Always, the clarion call was for me to make changes for the sake of the marriage, to prove my love through sacrifice, and to prove my metal as a man, by adhering to her wishes. Eventually, I was quite literally pushed out of all but a few square feet of my own house, and my possessions were stored in the garage.

I myself was simply the last item of me which she concluded had to go, in order for her life to be as she always wanted it to be.

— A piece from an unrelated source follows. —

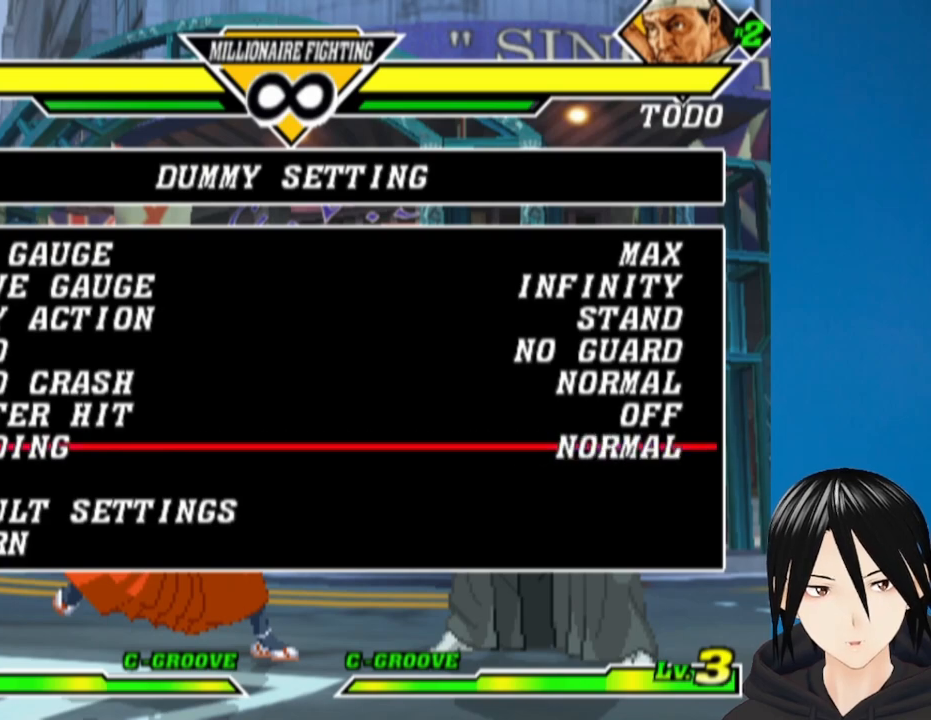
{"buttons": [], "left_stick": "center", "right_stick": "center", "events": [[367, "DPAD_UP", "down"], [483, "DPAD_UP", "up"]]}
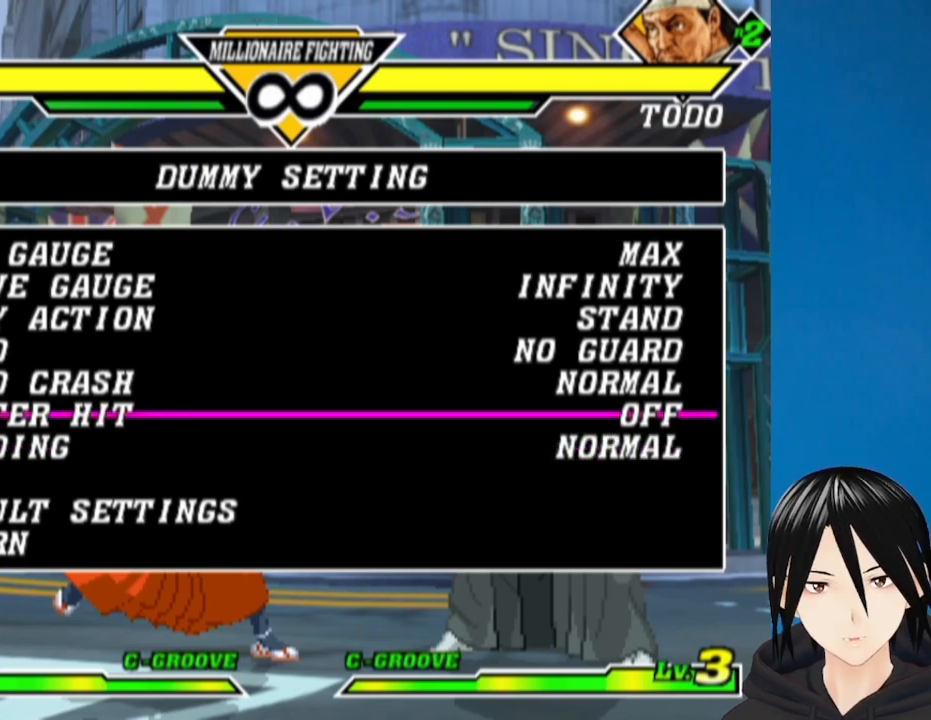
{"buttons": [], "left_stick": "center", "right_stick": "center", "events": [[367, "DPAD_UP", "down"], [483, "DPAD_UP", "up"]]}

I learned the hard way that changing for the sake of your mate, is a very tricky business. I wont do it so readily ever again, even if that results in my remaining alone, because I know now that there's no point. It really is true, that a person can't buy love, in any way. And that certainly includes denying oneself, in hopes that they can "become" what the other desires.

no photo
Sat 08/29/15 06:16 AM
thanks igor. personally i think, though nothing stays the same and growth is change. that to knowingly change to meet someone else's expectations or for the sake of "THE" relation ship is just plain wrong.

TyphoonMk1b's photo
Sat 08/29/15 07:02 AM

TMommy's photo
Sat 08/29/15 07:06 AM
there is a huge difference between changing as a couple
or changing as you grow and mature


and changing because the one you are with is telling you to do it as some kind of proof of your love

no photo
Sat 08/29/15 08:21 AM
Change is a constant thing in this world. People change according to how they adapt to a situation or any experiences in life that affects their behavior on how to deal with reality. Every individual have their own way of coping up with any existing conditions , they may easily adapt and make adjustment, or tolerate things and others just don't have the capacity to endure a certain circumstance in in all aspects of life thus resulting to self destruction or ruining any relationships. Some are passive or apathetic, they just don't care , totally disconnected with their surroundings. So for a relationship to work out, both parties should have proper communication, understanding and acceptance of every individual's differences in behaviors and must have willingness to make a compromise or change in any way without force or control to make the relationship work out.

Get2nome1982's photo
Mon 08/31/15 02:42 AM
I feel this statement should be the main focus.

"It's like we're supposed to be searching for that perfect compatible person that you wouldn't change anything about, or it's no good. But here's a newsflash. You can't act like you did when you were single when you get into a relationship."


All I expect is integrity and respect as you would want me to give to you.. if you cant do that, incompatibility issues will surface real fast.